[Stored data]
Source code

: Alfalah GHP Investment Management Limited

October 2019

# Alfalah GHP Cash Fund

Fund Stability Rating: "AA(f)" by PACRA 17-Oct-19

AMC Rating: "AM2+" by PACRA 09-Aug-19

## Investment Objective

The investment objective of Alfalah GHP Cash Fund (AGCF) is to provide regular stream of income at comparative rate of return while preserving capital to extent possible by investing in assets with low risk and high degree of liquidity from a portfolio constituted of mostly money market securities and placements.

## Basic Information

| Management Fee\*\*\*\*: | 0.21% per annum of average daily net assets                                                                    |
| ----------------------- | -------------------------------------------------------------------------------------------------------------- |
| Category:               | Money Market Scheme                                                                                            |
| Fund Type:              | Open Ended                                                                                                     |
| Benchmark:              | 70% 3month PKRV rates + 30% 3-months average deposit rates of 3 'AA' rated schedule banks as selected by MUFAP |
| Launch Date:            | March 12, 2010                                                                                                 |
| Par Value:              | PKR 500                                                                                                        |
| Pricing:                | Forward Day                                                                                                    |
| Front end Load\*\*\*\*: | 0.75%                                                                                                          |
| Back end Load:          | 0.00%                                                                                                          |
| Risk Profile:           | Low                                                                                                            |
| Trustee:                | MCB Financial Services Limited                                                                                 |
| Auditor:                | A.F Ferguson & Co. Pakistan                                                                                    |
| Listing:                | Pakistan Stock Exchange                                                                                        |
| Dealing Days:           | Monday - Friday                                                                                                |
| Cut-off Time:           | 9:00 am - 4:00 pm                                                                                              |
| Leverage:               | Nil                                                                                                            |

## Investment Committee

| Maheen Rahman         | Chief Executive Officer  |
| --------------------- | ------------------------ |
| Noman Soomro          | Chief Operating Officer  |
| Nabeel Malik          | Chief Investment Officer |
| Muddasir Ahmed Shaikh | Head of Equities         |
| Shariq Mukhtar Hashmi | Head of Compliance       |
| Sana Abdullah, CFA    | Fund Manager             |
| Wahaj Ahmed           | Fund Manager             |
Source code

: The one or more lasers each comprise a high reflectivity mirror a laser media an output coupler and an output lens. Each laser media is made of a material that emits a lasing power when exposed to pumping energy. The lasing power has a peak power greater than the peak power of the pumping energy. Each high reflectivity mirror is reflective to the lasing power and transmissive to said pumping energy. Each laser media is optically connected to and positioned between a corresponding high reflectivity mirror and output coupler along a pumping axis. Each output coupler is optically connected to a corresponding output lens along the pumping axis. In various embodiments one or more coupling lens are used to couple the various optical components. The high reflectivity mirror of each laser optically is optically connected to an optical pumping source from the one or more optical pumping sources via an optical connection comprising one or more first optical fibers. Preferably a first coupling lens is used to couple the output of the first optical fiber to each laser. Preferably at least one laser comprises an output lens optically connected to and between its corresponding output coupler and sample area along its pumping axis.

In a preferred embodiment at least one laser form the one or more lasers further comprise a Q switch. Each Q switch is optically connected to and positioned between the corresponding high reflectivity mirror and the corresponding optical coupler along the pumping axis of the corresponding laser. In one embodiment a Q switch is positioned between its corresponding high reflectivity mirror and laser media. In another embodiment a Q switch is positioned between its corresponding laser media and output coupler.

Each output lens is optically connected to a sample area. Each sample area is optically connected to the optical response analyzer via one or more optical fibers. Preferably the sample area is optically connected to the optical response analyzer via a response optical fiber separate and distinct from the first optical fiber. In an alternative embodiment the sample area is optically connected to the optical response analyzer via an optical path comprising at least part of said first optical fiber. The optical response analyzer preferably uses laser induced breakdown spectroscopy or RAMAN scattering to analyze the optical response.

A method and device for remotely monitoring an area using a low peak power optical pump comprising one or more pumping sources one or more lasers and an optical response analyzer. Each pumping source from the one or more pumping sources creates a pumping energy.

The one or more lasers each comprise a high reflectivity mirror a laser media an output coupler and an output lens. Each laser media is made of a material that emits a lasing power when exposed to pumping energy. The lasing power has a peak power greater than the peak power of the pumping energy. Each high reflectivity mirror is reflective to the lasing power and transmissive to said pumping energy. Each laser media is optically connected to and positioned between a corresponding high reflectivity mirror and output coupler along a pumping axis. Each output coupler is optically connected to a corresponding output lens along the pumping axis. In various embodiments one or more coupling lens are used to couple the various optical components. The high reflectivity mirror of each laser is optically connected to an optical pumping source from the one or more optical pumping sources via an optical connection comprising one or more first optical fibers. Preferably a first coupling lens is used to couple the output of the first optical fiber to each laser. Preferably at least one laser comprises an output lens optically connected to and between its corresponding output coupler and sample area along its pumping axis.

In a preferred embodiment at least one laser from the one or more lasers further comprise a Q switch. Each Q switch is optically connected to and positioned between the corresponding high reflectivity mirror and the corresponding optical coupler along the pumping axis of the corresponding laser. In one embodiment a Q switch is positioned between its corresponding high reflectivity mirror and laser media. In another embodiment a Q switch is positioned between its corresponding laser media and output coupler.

## Assigned task
Line by line, retype all of the entries.

## Task solution
Source code

: Alfalah GHP Investment Management Limited

October 2019

# Alfalah GHP Cash Fund

Fund Stability Rating: "AA(f)" by PACRA 17-Oct-19

AMC Rating: "AM2+" by PACRA 09-Aug-19

## Investment Objective

The investment objective of Alfalah GHP Cash Fund (AGCF) is to provide regular stream of income at comparative rate of return while preserving capital to extent possible by investing in assets with low risk and high degree of liquidity from a portfolio constituted of mostly money market securities and placements.

## Basic Information

| Management Fee\*\*\*\*: | 0.21% per annum of average daily net assets                                                                    |
| ----------------------- | -------------------------------------------------------------------------------------------------------------- |
| Category:               | Money Market Scheme                                                                                            |
| Fund Type:              | Open Ended                                                                                                     |
| Benchmark:              | 70% 3month PKRV rates + 30% 3-months average deposit rates of 3 'AA' rated schedule banks as selected by MUFAP |
| Launch Date:            | March 12, 2010                                                                                                 |
| Par Value:              | PKR 500                                                                                                        |
| Pricing:                | Forward Day                                                                                                    |
| Front end Load\*\*\*\*: | 0.75%                                                                                                          |
| Back end Load:          | 0.00%                                                                                                          |
| Risk Profile:           | Low                                                                                                            |
| Trustee:                | MCB Financial Services Limited                                                                                 |
| Auditor:                | A.F Ferguson & Co. Pakistan                                                                                    |
| Listing:                | Pakistan Stock Exchange                                                                                        |
| Dealing Days:           | Monday - Friday                                                                                                |
| Cut-off Time:           | 9:00 am - 4:00 pm                                                                                              |
| Leverage:               | Nil                                                                                                            |

## Investment Committee

| Maheen Rahman         | Chief Executive Officer  |
| --------------------- | ------------------------ |
| Noman Soomro          | Chief Operating Officer  |
| Nabeel Malik          | Chief Investment Officer |
| Muddasir Ahmed Shaikh | Head of Equities         |
| Shariq Mukhtar Hashmi | Head of Compliance       |
| Sana Abdullah, CFA    | Fund Manager             |
| Wahaj Ahmed           | Fund Manager             |
Source code

: The one or more lasers each comprise a high reflectivity mirror a laser media an output coupler and an output lens. Each laser media is made of a material that emits a lasing power when exposed to pumping energy. The lasing power has a peak power greater than the peak power of the pumping energy. Each high reflectivity mirror is reflective to the lasing power and transmissive to said pumping energy. Each laser media is optically connected to and positioned between a corresponding high reflectivity mirror and output coupler along a pumping axis. Each output coupler is optically connected to a corresponding output lens along the pumping axis. In various embodiments one or more coupling lens are used to couple the various optical components. The high reflectivity mirror of each laser optically is optically connected to an optical pumping source from the one or more optical pumping sources via an optical connection comprising one or more first optical fibers. Preferably a first coupling lens is used to couple the output of the first optical fiber to each laser. Preferably at least one laser comprises an output lens optically connected to and between its corresponding output coupler and sample area along its pumping axis.

In a preferred embodiment at least one laser form the one or more lasers further comprise a Q switch. Each Q switch is optically connected to and positioned between the corresponding high reflectivity mirror and the corresponding optical coupler along the pumping axis of the corresponding laser. In one embodiment a Q switch is positioned between its corresponding high reflectivity mirror and laser media. In another embodiment a Q switch is positioned between its corresponding laser media and output coupler.

Each output lens is optically connected to a sample area. Each sample area is optically connected to the optical response analyzer via one or more optical fibers. Preferably the sample area is optically connected to the optical response analyzer via a response optical fiber separate and distinct from the first optical fiber. In an alternative embodiment the sample area is optically connected to the optical response analyzer via an optical path comprising at least part of said first optical fiber. The optical response analyzer preferably uses laser induced breakdown spectroscopy or RAMAN scattering to analyze the optical response.

A method and device for remotely monitoring an area using a low peak power optical pump comprising one or more pumping sources one or more lasers and an optical response analyzer. Each pumping source from the one or more pumping sources creates a pumping energy.

The one or more lasers each comprise a high reflectivity mirror a laser media an output coupler and an output lens. Each laser media is made of a material that emits a lasing power when exposed to pumping energy. The lasing power has a peak power greater than the peak power of the pumping energy. Each high reflectivity mirror is reflective to the lasing power and transmissive to said pumping energy. Each laser media is optically connected to and positioned between a corresponding high reflectivity mirror and output coupler along a pumping axis. Each output coupler is optically connected to a corresponding output lens along the pumping axis. In various embodiments one or more coupling lens are used to couple the various optical components. The high reflectivity mirror of each laser is optically connected to an optical pumping source from the one or more optical pumping sources via an optical connection comprising one or more first optical fibers. Preferably a first coupling lens is used to couple the output of the first optical fiber to each laser. Preferably at least one laser comprises an output lens optically connected to and between its corresponding output coupler and sample area along its pumping axis.

In a preferred embodiment at least one laser from the one or more lasers further comprise a Q switch. Each Q switch is optically connected to and positioned between the corresponding high reflectivity mirror and the corresponding optical coupler along the pumping axis of the corresponding laser. In one embodiment a Q switch is positioned between its corresponding high reflectivity mirror and laser media. In another embodiment a Q switch is positioned between its corresponding laser media and output coupler.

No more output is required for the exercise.